START Information given

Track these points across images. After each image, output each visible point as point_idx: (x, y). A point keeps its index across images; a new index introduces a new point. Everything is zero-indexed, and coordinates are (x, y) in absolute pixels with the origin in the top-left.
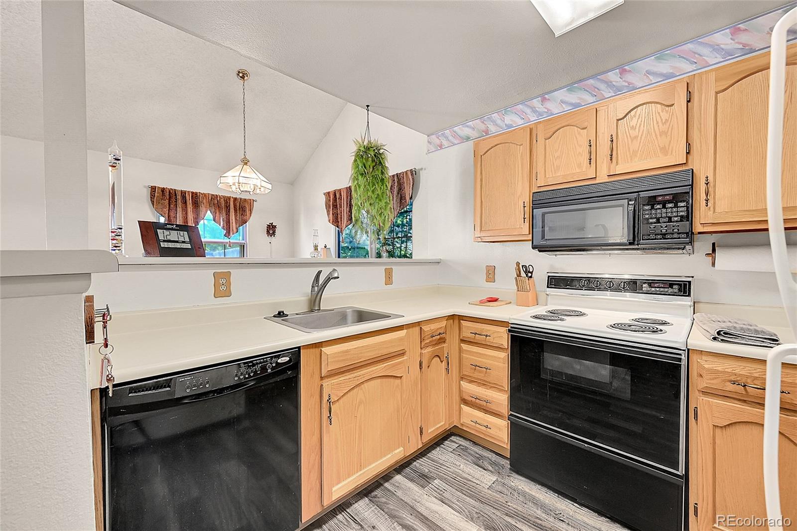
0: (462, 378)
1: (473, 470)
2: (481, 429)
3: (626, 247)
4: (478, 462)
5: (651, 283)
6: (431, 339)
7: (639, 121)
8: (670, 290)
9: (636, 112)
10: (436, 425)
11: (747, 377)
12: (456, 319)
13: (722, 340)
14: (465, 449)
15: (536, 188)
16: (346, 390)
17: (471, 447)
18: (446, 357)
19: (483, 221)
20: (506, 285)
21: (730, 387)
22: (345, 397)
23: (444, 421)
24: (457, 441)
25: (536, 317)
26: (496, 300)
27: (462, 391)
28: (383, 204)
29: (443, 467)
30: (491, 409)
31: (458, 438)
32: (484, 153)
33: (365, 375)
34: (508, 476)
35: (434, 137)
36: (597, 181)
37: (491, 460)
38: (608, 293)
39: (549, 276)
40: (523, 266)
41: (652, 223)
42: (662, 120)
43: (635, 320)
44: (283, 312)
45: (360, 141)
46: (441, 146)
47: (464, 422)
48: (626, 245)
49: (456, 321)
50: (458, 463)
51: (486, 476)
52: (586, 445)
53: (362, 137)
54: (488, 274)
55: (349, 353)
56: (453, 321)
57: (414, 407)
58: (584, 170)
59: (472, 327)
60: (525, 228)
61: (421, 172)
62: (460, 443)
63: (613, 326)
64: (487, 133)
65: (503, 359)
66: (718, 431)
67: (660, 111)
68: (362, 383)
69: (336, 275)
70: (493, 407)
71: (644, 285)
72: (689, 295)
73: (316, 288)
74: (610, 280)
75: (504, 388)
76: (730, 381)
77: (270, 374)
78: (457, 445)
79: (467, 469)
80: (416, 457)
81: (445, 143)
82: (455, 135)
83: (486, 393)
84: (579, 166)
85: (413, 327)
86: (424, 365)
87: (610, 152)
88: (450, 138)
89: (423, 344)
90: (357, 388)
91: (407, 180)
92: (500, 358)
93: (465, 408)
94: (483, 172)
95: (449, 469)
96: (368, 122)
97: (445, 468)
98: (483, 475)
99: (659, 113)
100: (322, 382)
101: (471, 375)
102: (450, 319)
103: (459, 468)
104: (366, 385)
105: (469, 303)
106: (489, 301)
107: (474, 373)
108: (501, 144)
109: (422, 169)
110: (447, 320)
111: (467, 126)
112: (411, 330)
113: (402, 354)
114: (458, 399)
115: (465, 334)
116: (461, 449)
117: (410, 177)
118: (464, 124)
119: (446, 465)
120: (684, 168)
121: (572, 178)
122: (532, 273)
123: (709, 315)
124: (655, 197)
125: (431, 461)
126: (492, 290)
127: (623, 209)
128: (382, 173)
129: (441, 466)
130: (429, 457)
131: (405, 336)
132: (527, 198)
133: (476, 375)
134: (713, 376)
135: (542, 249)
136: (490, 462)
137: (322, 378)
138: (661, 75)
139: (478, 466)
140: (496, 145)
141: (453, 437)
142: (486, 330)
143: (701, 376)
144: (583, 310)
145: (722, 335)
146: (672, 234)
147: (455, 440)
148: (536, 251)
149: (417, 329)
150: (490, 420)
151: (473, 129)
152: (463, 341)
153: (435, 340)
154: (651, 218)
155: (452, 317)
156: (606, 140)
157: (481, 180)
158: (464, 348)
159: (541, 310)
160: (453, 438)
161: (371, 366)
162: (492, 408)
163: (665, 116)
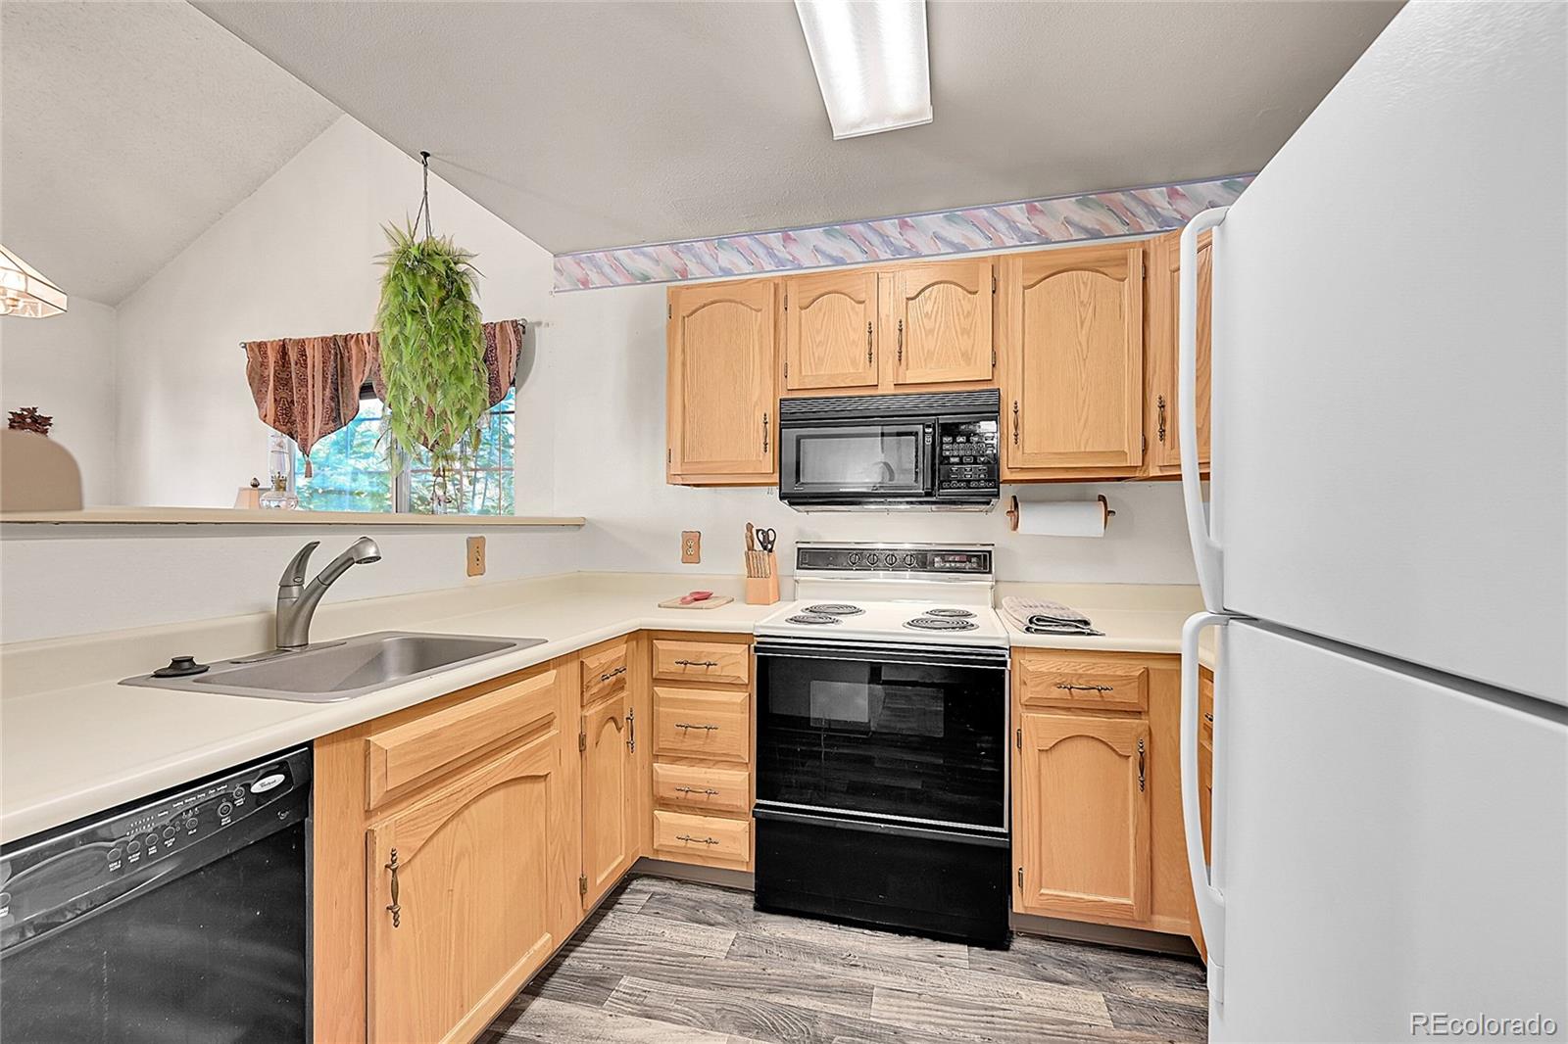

END Information given

Problem details: Would you retype the lines above from the one with "98: (483, 475)" down to the one with "149: (417, 329)", word for word, both ends included and no other lines?

Response to the task:
98: (483, 475)
99: (659, 113)
100: (322, 382)
101: (471, 375)
102: (450, 319)
103: (459, 468)
104: (366, 385)
105: (469, 303)
106: (489, 301)
107: (474, 373)
108: (501, 144)
109: (422, 169)
110: (447, 320)
111: (467, 126)
112: (411, 330)
113: (402, 354)
114: (458, 399)
115: (465, 334)
116: (461, 449)
117: (410, 177)
118: (464, 124)
119: (446, 465)
120: (684, 168)
121: (572, 178)
122: (532, 273)
123: (709, 315)
124: (655, 197)
125: (431, 461)
126: (492, 290)
127: (623, 209)
128: (382, 173)
129: (441, 466)
130: (429, 457)
131: (405, 336)
132: (527, 198)
133: (476, 375)
134: (713, 376)
135: (542, 249)
136: (490, 462)
137: (322, 378)
138: (661, 75)
139: (478, 466)
140: (496, 145)
141: (453, 437)
142: (486, 330)
143: (701, 376)
144: (583, 310)
145: (722, 335)
146: (672, 234)
147: (455, 440)
148: (536, 251)
149: (417, 329)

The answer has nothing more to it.